To these people I would say: firstly, she is a child no longer. Just like Christina Aguilera and Miley Cyrus before her, Carpenter can’t be expected to forever remain a girl simply to make us feel more comfortable. Secondly, no artist can choose their fan demographics; they simply create the art they feel compelled to make and hope it finds an audience. In a messed-up world in which 27 per cent of children in the UK have seen actual pornography by the age of 11, it’s laughable to waste time and energy handwringing over what amounts to fairly tame, fully clad and sex-positive tomfoolery. And, as Carpenter herself has identified, her denigrators seem far more preoccupied by sex than she is.
“Those are the songs that you’ve made popular,” she told Rolling Stone in a recent interview. “Clearly you love sex.
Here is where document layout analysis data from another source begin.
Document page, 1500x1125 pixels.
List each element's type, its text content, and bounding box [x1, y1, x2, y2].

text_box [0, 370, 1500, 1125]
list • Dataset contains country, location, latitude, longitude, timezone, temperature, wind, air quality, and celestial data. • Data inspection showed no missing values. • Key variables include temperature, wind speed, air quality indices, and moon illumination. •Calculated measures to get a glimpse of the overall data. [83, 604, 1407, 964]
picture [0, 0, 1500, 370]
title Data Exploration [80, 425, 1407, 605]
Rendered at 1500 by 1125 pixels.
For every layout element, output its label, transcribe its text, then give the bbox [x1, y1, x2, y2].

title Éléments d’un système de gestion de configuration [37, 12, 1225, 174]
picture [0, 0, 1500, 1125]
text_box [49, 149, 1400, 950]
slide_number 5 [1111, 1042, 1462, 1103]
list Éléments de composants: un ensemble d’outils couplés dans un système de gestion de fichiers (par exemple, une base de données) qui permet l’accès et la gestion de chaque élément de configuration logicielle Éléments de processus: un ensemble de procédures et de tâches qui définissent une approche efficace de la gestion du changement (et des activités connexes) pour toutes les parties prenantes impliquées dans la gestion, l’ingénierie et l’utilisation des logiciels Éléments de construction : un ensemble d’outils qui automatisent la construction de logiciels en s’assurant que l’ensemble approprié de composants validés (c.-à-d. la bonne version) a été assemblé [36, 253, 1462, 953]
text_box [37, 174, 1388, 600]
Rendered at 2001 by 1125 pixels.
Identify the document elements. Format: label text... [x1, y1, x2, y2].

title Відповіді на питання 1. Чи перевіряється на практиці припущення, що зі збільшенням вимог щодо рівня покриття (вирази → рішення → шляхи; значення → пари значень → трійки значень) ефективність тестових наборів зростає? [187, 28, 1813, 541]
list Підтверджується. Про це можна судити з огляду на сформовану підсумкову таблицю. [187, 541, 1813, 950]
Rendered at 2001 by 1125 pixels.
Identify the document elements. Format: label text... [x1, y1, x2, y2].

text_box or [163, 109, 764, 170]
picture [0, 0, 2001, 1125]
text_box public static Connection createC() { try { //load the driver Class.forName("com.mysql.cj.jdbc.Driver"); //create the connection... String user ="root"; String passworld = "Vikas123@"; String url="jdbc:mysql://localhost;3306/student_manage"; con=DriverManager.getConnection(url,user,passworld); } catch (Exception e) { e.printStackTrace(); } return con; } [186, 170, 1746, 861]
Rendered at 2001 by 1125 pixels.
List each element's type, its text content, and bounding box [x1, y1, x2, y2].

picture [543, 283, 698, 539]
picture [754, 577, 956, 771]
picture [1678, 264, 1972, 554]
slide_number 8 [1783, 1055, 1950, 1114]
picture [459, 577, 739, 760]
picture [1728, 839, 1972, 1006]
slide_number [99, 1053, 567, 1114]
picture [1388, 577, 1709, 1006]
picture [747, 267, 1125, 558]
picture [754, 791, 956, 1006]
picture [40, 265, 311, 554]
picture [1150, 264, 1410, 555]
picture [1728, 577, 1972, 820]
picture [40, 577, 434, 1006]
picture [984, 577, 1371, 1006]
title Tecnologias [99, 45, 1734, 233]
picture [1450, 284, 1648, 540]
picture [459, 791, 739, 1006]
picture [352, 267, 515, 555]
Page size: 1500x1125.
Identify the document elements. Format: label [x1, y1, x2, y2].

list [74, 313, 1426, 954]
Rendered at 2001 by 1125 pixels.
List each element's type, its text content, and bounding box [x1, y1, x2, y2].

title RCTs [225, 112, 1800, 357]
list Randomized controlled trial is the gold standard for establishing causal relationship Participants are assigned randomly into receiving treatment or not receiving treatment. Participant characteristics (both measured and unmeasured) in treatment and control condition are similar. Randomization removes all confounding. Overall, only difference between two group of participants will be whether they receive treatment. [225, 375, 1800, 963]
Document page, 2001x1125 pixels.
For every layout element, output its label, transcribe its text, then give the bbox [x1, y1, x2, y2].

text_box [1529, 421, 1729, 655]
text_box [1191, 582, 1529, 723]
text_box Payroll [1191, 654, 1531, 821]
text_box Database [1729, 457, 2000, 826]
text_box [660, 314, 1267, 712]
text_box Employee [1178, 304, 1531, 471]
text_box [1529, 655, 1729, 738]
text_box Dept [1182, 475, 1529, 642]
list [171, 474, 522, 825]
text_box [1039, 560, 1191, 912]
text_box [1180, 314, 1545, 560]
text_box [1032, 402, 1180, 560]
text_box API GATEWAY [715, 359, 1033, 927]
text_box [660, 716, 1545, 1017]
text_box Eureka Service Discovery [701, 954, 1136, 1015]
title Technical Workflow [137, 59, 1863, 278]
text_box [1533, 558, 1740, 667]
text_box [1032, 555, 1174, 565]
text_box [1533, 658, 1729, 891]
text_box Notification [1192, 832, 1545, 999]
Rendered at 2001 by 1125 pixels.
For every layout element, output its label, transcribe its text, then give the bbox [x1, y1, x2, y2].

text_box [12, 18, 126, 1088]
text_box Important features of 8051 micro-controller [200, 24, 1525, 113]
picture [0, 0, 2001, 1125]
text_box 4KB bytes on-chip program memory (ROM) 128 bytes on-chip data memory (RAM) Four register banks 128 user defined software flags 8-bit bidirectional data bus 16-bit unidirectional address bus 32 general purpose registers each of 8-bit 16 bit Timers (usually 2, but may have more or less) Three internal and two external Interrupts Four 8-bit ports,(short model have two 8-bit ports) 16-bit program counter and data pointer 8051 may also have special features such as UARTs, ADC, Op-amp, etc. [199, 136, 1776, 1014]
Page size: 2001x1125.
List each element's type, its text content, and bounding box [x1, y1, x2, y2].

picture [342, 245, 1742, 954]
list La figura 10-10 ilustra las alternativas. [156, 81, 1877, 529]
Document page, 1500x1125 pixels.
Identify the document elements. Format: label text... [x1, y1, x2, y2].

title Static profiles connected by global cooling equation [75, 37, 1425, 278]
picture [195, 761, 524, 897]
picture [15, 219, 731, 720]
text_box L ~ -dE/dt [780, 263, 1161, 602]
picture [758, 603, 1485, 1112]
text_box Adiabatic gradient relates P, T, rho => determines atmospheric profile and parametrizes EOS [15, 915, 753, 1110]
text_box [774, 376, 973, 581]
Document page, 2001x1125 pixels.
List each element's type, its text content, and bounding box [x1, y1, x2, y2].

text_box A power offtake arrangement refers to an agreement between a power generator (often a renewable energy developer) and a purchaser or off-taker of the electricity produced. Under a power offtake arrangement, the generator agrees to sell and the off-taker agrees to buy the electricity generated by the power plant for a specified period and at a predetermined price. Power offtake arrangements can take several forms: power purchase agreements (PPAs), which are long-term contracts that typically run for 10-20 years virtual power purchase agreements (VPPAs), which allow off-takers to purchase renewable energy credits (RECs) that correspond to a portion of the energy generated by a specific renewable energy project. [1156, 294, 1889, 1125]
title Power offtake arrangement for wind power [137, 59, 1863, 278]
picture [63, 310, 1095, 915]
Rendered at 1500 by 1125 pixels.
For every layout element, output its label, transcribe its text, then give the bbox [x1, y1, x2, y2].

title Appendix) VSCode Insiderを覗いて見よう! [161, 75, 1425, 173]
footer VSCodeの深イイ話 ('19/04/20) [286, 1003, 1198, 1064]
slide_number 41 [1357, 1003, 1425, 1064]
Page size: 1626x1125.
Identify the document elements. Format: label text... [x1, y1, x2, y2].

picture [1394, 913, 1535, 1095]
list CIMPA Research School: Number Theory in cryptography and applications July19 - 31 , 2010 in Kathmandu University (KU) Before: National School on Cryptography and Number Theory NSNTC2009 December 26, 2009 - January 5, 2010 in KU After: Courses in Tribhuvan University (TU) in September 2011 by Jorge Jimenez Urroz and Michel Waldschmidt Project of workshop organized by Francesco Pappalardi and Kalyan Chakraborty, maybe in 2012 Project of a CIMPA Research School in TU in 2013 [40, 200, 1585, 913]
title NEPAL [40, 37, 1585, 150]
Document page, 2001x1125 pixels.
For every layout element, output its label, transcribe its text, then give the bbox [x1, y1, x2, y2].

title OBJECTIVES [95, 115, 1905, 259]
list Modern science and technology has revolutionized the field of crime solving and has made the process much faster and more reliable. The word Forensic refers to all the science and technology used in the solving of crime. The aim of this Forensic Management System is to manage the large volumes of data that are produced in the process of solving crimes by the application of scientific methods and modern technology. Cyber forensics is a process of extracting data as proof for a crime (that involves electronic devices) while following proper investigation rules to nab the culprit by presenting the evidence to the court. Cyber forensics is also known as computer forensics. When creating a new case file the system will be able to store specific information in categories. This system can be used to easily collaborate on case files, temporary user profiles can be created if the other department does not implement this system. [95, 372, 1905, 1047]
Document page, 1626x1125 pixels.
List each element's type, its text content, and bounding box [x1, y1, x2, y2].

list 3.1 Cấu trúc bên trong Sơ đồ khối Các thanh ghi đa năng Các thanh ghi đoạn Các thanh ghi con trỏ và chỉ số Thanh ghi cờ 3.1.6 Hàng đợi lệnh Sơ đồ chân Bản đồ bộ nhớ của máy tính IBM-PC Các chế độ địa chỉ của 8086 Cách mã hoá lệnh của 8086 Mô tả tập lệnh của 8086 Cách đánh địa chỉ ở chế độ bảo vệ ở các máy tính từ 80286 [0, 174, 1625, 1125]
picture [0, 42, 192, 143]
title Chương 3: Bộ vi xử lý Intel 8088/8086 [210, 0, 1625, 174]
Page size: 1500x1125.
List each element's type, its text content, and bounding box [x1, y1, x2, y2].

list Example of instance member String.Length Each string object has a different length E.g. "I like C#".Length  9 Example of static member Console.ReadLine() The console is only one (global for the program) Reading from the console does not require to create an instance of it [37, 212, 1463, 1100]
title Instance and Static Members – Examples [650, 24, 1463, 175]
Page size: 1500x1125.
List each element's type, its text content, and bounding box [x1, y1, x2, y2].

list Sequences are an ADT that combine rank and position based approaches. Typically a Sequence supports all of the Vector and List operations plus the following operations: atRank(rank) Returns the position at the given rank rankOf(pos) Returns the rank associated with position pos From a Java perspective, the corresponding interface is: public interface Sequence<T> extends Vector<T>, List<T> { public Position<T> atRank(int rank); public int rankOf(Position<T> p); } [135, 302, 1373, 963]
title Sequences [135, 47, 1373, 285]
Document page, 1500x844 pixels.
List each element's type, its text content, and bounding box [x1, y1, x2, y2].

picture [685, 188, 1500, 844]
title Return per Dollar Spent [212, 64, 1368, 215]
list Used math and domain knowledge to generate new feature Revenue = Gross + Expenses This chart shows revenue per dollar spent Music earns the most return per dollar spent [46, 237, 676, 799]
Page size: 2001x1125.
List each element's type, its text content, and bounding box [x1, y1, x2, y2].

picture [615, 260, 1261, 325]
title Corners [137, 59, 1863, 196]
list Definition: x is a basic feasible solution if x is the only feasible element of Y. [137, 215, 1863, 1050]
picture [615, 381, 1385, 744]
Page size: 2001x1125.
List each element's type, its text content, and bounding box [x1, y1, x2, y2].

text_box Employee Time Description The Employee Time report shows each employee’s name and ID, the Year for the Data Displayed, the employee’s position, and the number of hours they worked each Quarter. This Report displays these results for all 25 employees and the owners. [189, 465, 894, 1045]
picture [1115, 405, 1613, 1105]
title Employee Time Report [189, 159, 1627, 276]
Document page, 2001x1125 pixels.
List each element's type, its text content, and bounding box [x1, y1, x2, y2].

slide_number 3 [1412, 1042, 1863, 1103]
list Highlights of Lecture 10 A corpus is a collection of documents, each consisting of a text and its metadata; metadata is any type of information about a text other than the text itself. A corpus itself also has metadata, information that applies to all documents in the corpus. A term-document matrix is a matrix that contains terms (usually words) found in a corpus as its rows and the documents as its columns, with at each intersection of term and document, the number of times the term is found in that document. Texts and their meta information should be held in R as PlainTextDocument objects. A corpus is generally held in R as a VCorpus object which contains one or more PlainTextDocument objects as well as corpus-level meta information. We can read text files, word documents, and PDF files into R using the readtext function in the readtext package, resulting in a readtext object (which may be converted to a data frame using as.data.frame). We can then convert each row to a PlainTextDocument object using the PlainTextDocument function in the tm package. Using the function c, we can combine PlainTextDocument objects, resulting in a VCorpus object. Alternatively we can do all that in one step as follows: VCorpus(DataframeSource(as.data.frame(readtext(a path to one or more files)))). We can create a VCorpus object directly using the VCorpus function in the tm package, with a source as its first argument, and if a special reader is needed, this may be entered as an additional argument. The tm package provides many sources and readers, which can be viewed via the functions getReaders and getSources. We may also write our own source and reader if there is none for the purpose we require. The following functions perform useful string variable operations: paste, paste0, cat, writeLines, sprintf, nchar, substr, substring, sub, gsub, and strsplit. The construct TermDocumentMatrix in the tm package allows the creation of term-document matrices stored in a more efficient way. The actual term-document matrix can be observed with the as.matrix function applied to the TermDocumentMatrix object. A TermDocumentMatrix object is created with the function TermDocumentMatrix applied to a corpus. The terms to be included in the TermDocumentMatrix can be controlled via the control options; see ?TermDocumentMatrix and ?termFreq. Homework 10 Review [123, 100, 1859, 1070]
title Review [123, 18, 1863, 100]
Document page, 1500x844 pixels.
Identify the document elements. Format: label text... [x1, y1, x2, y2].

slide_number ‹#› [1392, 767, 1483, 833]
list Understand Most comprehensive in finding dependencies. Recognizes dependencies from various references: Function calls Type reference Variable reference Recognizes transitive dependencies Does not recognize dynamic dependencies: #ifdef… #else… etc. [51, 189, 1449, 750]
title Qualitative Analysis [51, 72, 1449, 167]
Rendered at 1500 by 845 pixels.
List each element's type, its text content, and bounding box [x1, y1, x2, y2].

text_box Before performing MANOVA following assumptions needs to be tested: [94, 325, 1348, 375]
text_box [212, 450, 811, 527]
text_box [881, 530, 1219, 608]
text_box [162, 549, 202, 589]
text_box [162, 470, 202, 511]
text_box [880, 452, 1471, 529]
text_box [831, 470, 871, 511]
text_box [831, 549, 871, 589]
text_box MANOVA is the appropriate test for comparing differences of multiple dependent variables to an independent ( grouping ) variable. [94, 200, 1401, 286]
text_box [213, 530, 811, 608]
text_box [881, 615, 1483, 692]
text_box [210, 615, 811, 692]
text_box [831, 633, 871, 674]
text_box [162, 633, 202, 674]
You’re obsessed with it.”
With all this as the backdrop, it feels obvious that there’s nothing “submissive” about the Man’s Best Friend cover. Aside from the fact that she’s one of numerous solo female artists who are comprehensively dominating the music industry right now (along with Beyoncé, Taylor Swift, Chappell Roan, Charli XCX and Olivia Rodrigo), Carpenter ultimately holds all the aces in the relationship dynamics she creates within her songs. Whether it’s by effortlessly seducing the man she wants in “Espresso” or looking down at his stupidity with world-weary ennui in “Sharpest Tool” and her new single, “Manchild”, Carpenter always comes out on top. (The latter has even more bite given the song’s rumoured subject is Carpenter’s ex, Irish actor Barry Keoghan.)
If this woman is presenting herself as a dog, crawling on all fours at the behest of her “master”, you best believe it’s only to completely flip that narrative on its head. Carpenter courts the dumb blonde stereotype simply to dismantle it with a sequined wrecking ball at every turn. You only have to watch her artfully playing up to the bombshell schtick for laughs in her Netflix Christmas special or performance at this year’s Grammys to appreciate that behind the overblown coiffure lies a razor-sharp wit and knack for comedy – and she’s always in on the joke.
And, honestly, anyone who is truly offended by her relatively vanilla album cover needs to get a little bit of perspective. Maybe take a quick gander at Californian punk band NOFX’s infamous 1996 artwork for Heavy Petting Zoo before you cry “disturbing!” over Carpenter’s efforts – it features a realistic illustration of a man, ahem, intimately touching a sheep (and the vinyl version shows the pair sixty-nining).
Carpenter simply crouching down, fully dressed, seems positively PG in comparison.
At the end of the day, you can be as outraged as you like – all it does is drive more attention to Carpenter’s new album and, subsequently, more money to her bank account. She may be in the doghouse with her detractors right now, but perhaps that’s just the price you pay for being a bad b*tch.